Ốc/オックはカタツムリと訳されますが、アレを食べるかと思うと思わずオックとなってしまうので、上品にエスカルゴと訳します。
幼児の握り拳くらいの巻貝で、身はアワビのようにコリコリしていて味も悪くありません。場合によっては苦かったり独特の匂いがあったりします。
Bún Ốcはそれのブンです、って言わなくても、
 
ワタシはこの歳になってもこれとBún Riêu/ブンズィェウ/カニ味噌トマトスープブンとの区別がイマイチ分かっていなくて、店に入る時にブンズィェウオックかと思って入ったらズィェウなしでした。早い話アワビのブンです。
 


店の名前はBún Ốc Bà Ngoại。Ngoaiばあさんのブンオック。
店に人の名前を付けたのを見るとニッポンだとそんな人ホントにいたのかと如何わしく感じますが、こっちでは普通にあります。中には玄関先に遺影としか思えない顔写真を掲げている店もあり拝んでから入ります。

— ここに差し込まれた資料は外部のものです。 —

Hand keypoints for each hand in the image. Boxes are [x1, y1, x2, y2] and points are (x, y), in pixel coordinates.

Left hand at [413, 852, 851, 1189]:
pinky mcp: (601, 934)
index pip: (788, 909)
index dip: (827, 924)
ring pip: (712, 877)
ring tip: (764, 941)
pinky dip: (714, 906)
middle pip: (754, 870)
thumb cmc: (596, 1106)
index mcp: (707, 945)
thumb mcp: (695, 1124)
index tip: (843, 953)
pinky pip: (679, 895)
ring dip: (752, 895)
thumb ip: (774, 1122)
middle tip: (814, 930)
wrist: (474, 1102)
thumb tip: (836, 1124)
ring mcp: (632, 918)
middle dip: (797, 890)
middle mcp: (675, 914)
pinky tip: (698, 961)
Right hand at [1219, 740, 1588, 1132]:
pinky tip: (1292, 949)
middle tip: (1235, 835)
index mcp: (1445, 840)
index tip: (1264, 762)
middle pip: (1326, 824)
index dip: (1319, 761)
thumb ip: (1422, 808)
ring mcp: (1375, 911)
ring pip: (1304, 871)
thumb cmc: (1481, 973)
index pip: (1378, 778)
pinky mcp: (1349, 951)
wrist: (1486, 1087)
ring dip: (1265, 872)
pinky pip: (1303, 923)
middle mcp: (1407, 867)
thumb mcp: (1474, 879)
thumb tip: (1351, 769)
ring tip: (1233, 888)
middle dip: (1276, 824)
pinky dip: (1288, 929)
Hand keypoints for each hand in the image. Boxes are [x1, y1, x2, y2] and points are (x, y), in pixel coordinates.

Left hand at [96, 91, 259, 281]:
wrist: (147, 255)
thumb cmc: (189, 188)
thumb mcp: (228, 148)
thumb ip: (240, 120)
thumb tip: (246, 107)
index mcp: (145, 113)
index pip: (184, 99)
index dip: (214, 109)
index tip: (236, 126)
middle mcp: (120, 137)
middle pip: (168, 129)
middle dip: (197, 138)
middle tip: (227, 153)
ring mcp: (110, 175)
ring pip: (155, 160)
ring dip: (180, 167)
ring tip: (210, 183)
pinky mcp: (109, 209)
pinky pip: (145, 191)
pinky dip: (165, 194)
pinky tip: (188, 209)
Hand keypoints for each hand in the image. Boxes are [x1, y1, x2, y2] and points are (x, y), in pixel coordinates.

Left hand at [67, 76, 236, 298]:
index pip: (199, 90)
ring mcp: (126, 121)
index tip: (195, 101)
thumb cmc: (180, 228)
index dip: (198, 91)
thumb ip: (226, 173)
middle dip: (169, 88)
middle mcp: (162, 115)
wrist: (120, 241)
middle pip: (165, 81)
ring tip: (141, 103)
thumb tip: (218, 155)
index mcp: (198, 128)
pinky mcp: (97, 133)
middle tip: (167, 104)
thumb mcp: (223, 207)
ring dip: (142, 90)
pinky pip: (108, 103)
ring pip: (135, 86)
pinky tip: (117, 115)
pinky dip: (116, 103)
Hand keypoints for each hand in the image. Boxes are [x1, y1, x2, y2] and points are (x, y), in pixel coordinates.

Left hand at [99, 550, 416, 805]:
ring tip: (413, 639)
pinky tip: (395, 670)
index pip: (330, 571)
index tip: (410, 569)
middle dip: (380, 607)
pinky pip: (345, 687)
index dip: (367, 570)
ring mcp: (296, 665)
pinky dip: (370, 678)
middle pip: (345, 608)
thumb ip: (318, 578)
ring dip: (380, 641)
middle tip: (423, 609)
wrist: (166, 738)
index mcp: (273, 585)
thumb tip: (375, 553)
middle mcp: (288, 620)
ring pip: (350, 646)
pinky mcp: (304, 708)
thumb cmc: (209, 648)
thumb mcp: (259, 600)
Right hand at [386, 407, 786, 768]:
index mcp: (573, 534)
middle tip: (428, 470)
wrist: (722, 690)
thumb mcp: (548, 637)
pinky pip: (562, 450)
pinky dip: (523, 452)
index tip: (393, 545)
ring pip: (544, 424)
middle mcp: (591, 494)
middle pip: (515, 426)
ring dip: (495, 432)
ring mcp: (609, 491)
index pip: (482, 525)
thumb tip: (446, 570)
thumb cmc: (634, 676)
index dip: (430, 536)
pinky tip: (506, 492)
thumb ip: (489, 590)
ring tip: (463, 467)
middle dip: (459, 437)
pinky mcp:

看板の下に1954と書いてあるので素直に読めば1954年創業ってことだろうから第1次インドシナ戦争でフランスに勝って独立した年にできた店です。番地じゃないだろうし。
 
先月蓮の花を見た帰りにタイ湖の傍の道を歩いていて、店先の庭が静かでキモチよさそうだったので入りました。静かだったのはまだやってなかったからでスープができるまで30分くらい待たされました。
待ってる間にサイクリングのオバサングループが入ってきて顔洗ったり着替えしたり日焼け止め塗ったりで一気にうるさくなりました。もちろん着替えは奥の部屋でしていました。そういう近所のコミュニティーの場みたいな店なんでしょう。
 
メインの具は大きなオック、油揚げ、肉団子です。それらがイタリアンかと思わせるトマト味のスープに浮かび、葱が気前よく振り掛けられて、見た目にも完成度の高い一杯と言えましょう。お察しの通り若干スパイシーです。夏はこういうのがウマいっ。
麺もココロなしかプリプリ感が半端じゃない、とまで言ったら老舗の雰囲気に呑まれたとしか。食べ物の味は雰囲気が半分ですから。
 
サイクリングのオバサン達は和やかに、アヒルが歌うように食べていました。ワタシは朝っぱらからビールを2杯も飲んですっかりいいキモチになって、帰りのGrab上の人となりました。